*EXERCISE GOAL*. Reproduce the material below with every occurrence of "sample_project" replaced by "example_project" and all other text unchanged. Omit the picture from the output.

*DATA EXTRACT*.
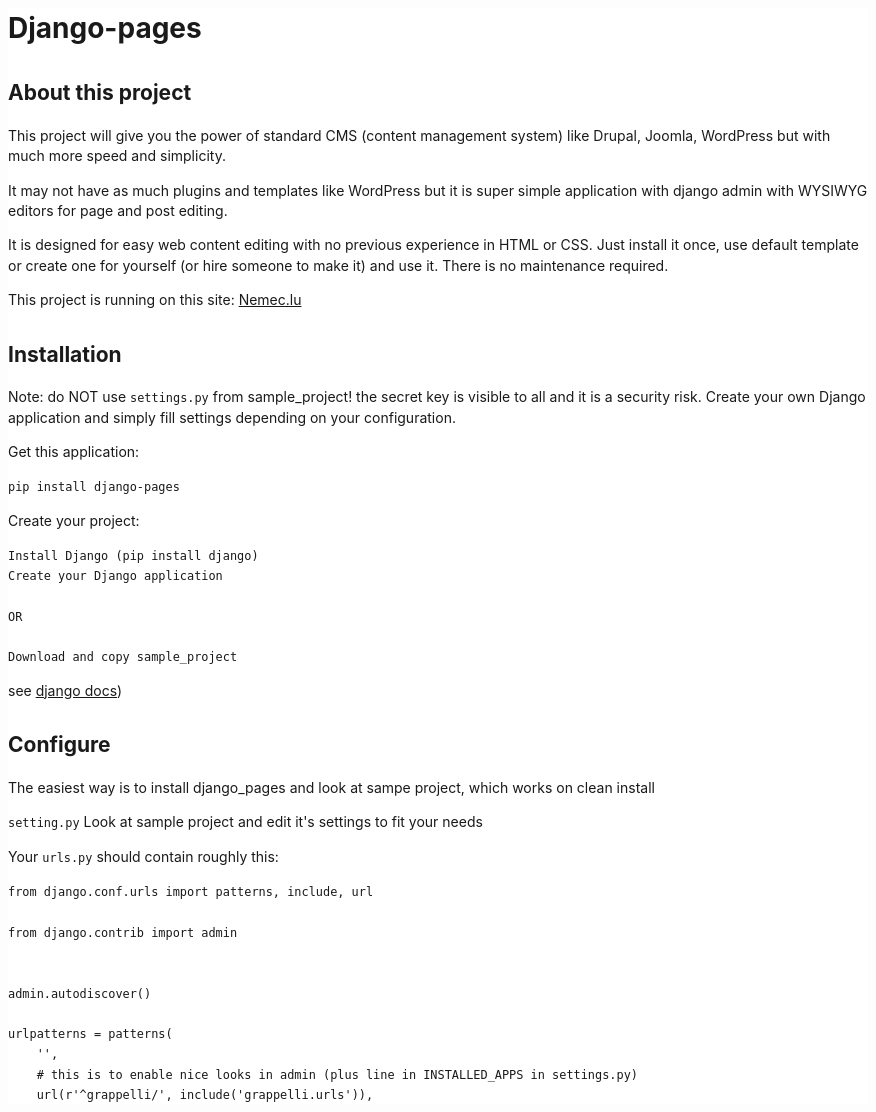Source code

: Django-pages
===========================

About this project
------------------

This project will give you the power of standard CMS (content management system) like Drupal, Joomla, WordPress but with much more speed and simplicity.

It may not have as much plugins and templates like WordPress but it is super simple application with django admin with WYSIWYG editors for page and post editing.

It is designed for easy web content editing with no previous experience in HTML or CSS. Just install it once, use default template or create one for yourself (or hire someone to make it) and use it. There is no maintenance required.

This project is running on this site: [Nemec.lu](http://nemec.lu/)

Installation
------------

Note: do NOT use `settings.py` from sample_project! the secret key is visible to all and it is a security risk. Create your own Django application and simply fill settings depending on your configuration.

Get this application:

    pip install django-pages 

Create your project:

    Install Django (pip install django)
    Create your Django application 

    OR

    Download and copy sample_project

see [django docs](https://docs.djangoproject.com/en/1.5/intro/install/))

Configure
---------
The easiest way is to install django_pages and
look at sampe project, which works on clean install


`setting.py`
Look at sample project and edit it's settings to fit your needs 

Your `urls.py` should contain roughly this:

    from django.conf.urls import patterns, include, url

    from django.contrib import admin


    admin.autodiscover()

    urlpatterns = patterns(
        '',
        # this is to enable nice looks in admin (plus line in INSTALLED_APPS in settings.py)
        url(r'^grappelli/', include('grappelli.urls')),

*THE ANSWER*.
Source code

: Django-pages
===========================

About this project
------------------

This project will give you the power of standard CMS (content management system) like Drupal, Joomla, WordPress but with much more speed and simplicity.

It may not have as much plugins and templates like WordPress but it is super simple application with django admin with WYSIWYG editors for page and post editing.

It is designed for easy web content editing with no previous experience in HTML or CSS. Just install it once, use default template or create one for yourself (or hire someone to make it) and use it. There is no maintenance required.

This project is running on this site: [Nemec.lu](http://nemec.lu/)

Installation
------------

Note: do NOT use `settings.py` from example_project! the secret key is visible to all and it is a security risk. Create your own Django application and simply fill settings depending on your configuration.

Get this application:

    pip install django-pages 

Create your project:

    Install Django (pip install django)
    Create your Django application 

    OR

    Download and copy example_project

see [django docs](https://docs.djangoproject.com/en/1.5/intro/install/))

Configure
---------
The easiest way is to install django_pages and
look at sampe project, which works on clean install


`setting.py`
Look at sample project and edit it's settings to fit your needs 

Your `urls.py` should contain roughly this:

    from django.conf.urls import patterns, include, url

    from django.contrib import admin


    admin.autodiscover()

    urlpatterns = patterns(
        '',
        # this is to enable nice looks in admin (plus line in INSTALLED_APPS in settings.py)
        url(r'^grappelli/', include('grappelli.urls')),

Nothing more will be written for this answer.